问还是猜？编程助手中基于不确定性的澄清式提问机制

摘要

随着大语言模型（LLM）智能体在软件工程等开放领域日益广泛应用，它们频繁面临关键上下文缺失的模糊指令。虽然人类开发者能通过主动提问自然化解模糊性，但当前智能体主要针对自主执行进行优化。本研究基于SWE-bench Verified的模糊指令变体，系统评估了LLM智能体的澄清寻求能力。我们提出一种不确定性感知的多智能体框架，将模糊性检测与代码执行显式解耦。实验结果表明：采用OpenHands+Claude Sonnet 4.5的多智能体系统任务解决率达到69.40%，显著优于标准单智能体设置（61.20%），并与处理完整明确指令的智能体性能差距大幅缩小。进一步研究发现，该多智能体系统展现出良好校准的不确定性判断能力——对简单任务保持查询克制，而对复杂问题则主动寻求信息。这些发现表明，现有模型可转化为主动协作型智能体，使其在现实世界的模糊任务中能自主识别提问时机以获取缺失信息。

English

As Large Language Model (LLM) agents are increasingly deployed in open-ended domains like software engineering, they frequently encounter underspecified instructions that lack crucial context. While human developers naturally resolve underspecification by asking clarifying questions, current agents are largely optimized for autonomous execution. In this work, we systematically evaluate the clarification-seeking abilities of LLM agents on an underspecified variant of SWE-bench Verified. We propose an uncertainty-aware multi-agent scaffold that explicitly decouples underspecification detection from code execution.
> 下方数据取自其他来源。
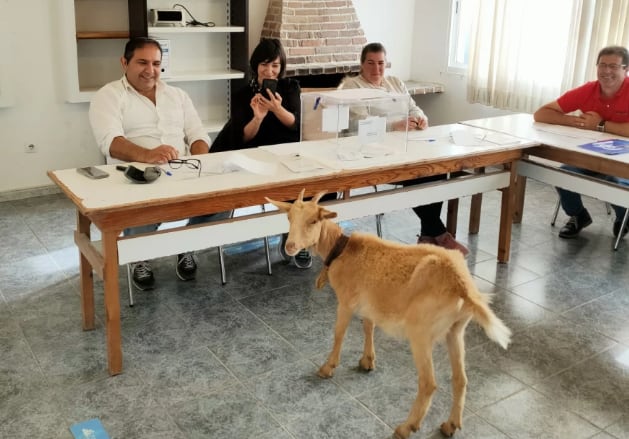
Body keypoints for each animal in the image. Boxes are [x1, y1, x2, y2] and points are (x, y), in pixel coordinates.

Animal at [264, 190, 510, 439]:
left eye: (314, 220)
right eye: (289, 219)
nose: (291, 246)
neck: (341, 249)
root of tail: (462, 284)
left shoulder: (346, 301)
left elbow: (339, 333)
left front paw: (328, 367)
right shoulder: (369, 303)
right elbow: (368, 326)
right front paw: (367, 361)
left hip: (420, 332)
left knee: (428, 383)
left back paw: (406, 427)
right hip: (456, 330)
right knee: (460, 379)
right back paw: (450, 425)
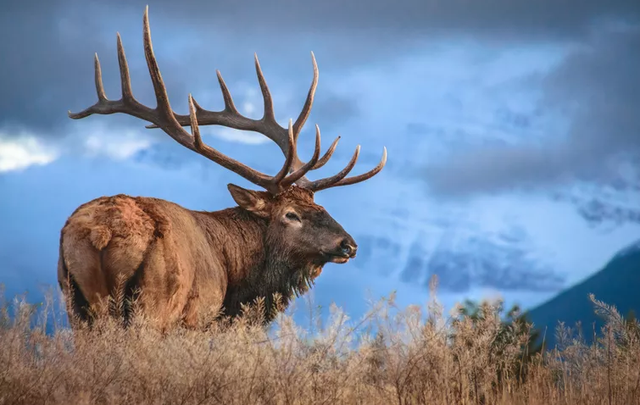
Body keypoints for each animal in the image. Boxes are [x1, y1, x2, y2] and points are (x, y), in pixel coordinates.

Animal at [60, 7, 388, 330]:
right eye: (291, 215)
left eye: (321, 208)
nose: (348, 245)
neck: (236, 281)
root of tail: (102, 233)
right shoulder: (196, 318)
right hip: (154, 304)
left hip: (75, 302)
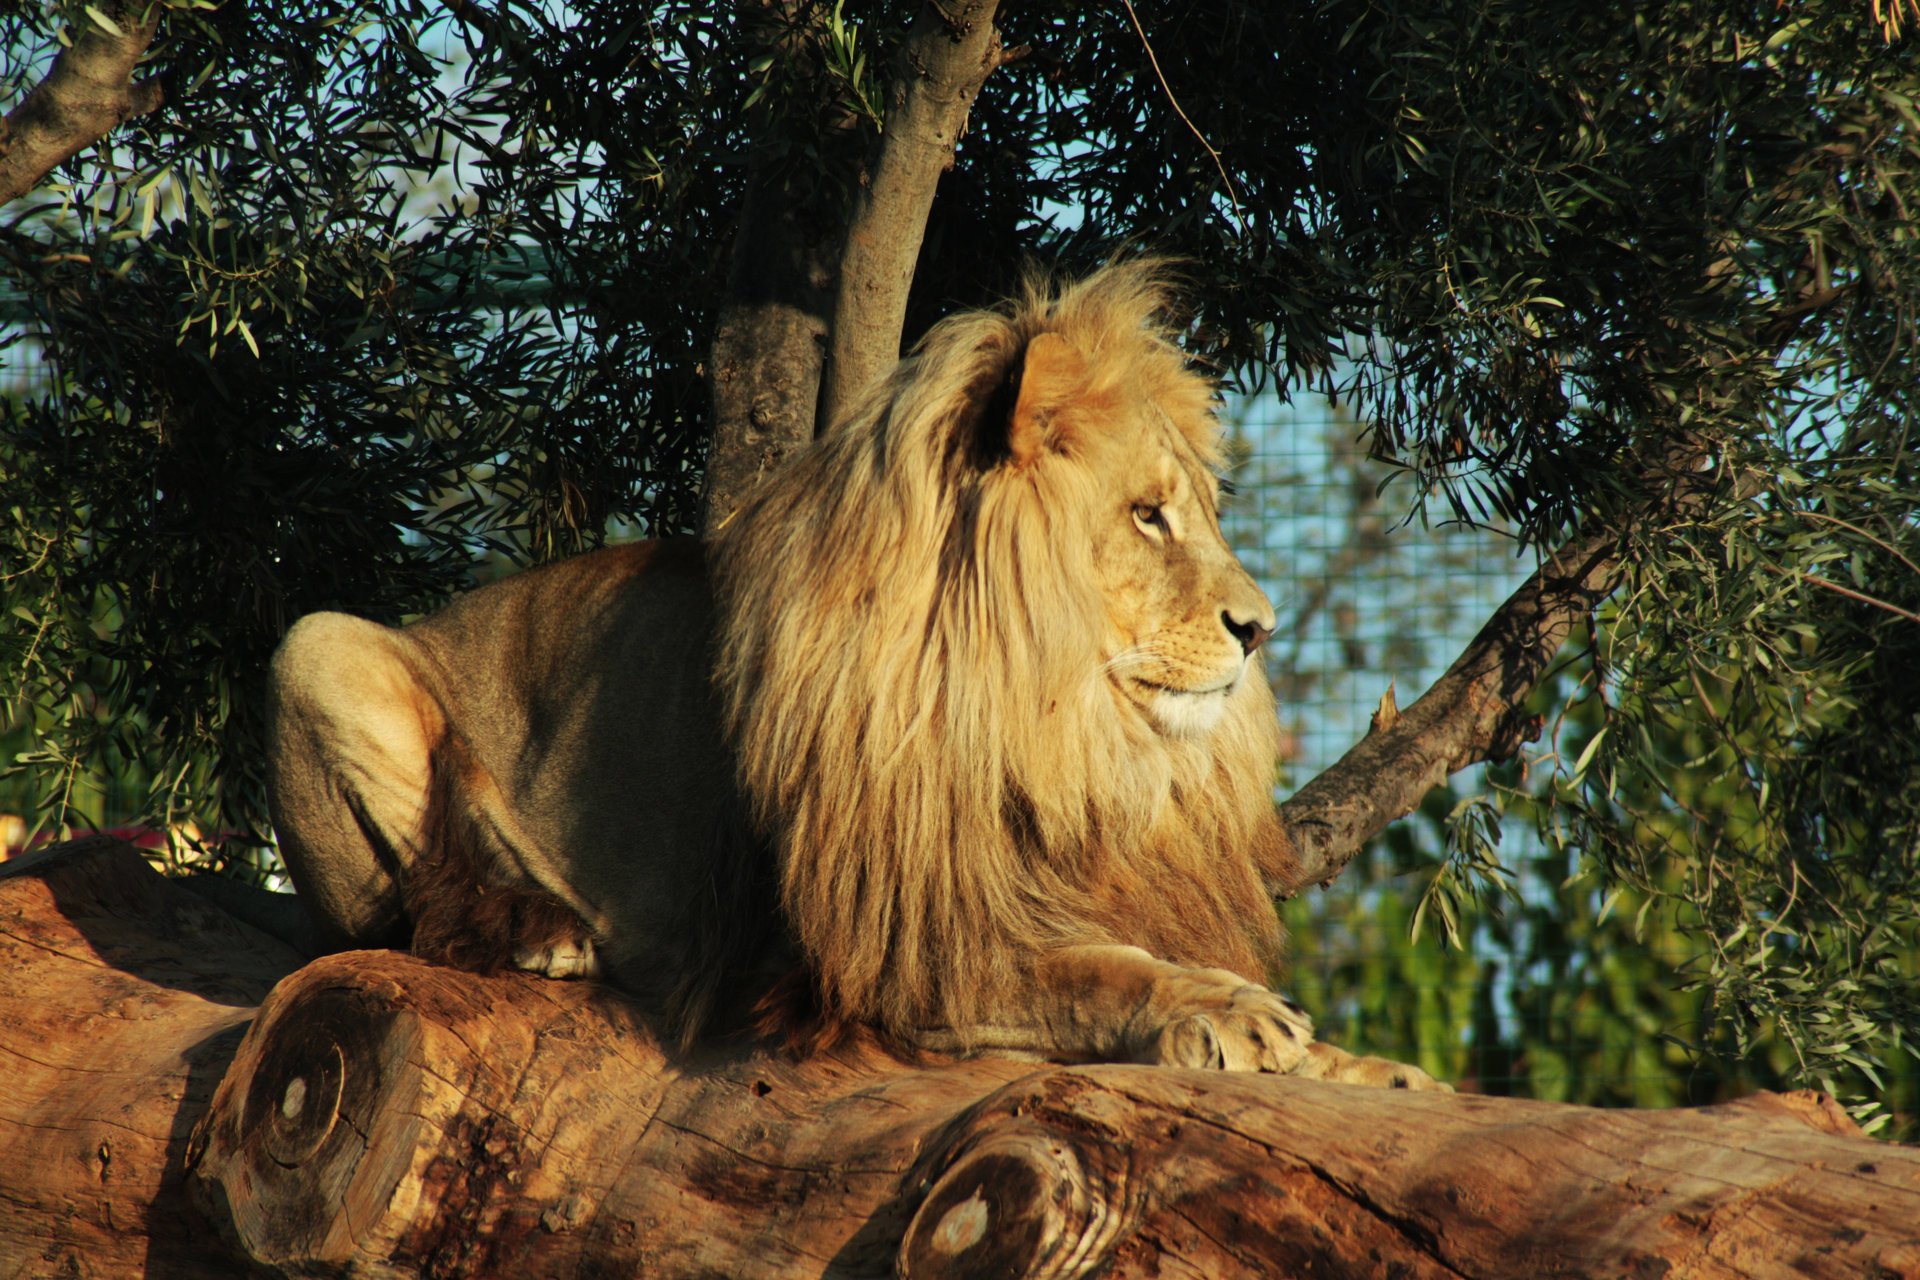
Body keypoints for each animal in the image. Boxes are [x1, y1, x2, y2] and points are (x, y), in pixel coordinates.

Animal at [265, 261, 1442, 1088]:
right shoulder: (895, 951)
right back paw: (539, 931)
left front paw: (1371, 1068)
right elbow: (1091, 968)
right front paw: (1226, 1007)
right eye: (1148, 515)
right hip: (315, 645)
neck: (1052, 727)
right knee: (409, 913)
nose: (1261, 626)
Our results demonstrate that this multi-agent system using OpenHands + Claude Sonnet 4.5 achieves a 69.40% task resolve rate, significantly outperforming a standard single-agent setup (61.20%) and closing the performance gap with agents operating on fully specified instructions. Furthermore, we find that the multi-agent system exhibits well-calibrated uncertainty, conserving queries on simple tasks while proactively seeking information on more complex issues. These findings indicate that current models can be turned into proactive collaborators, where agents independently recognize when to ask questions to elicit missing information in real-world, underspecified tasks.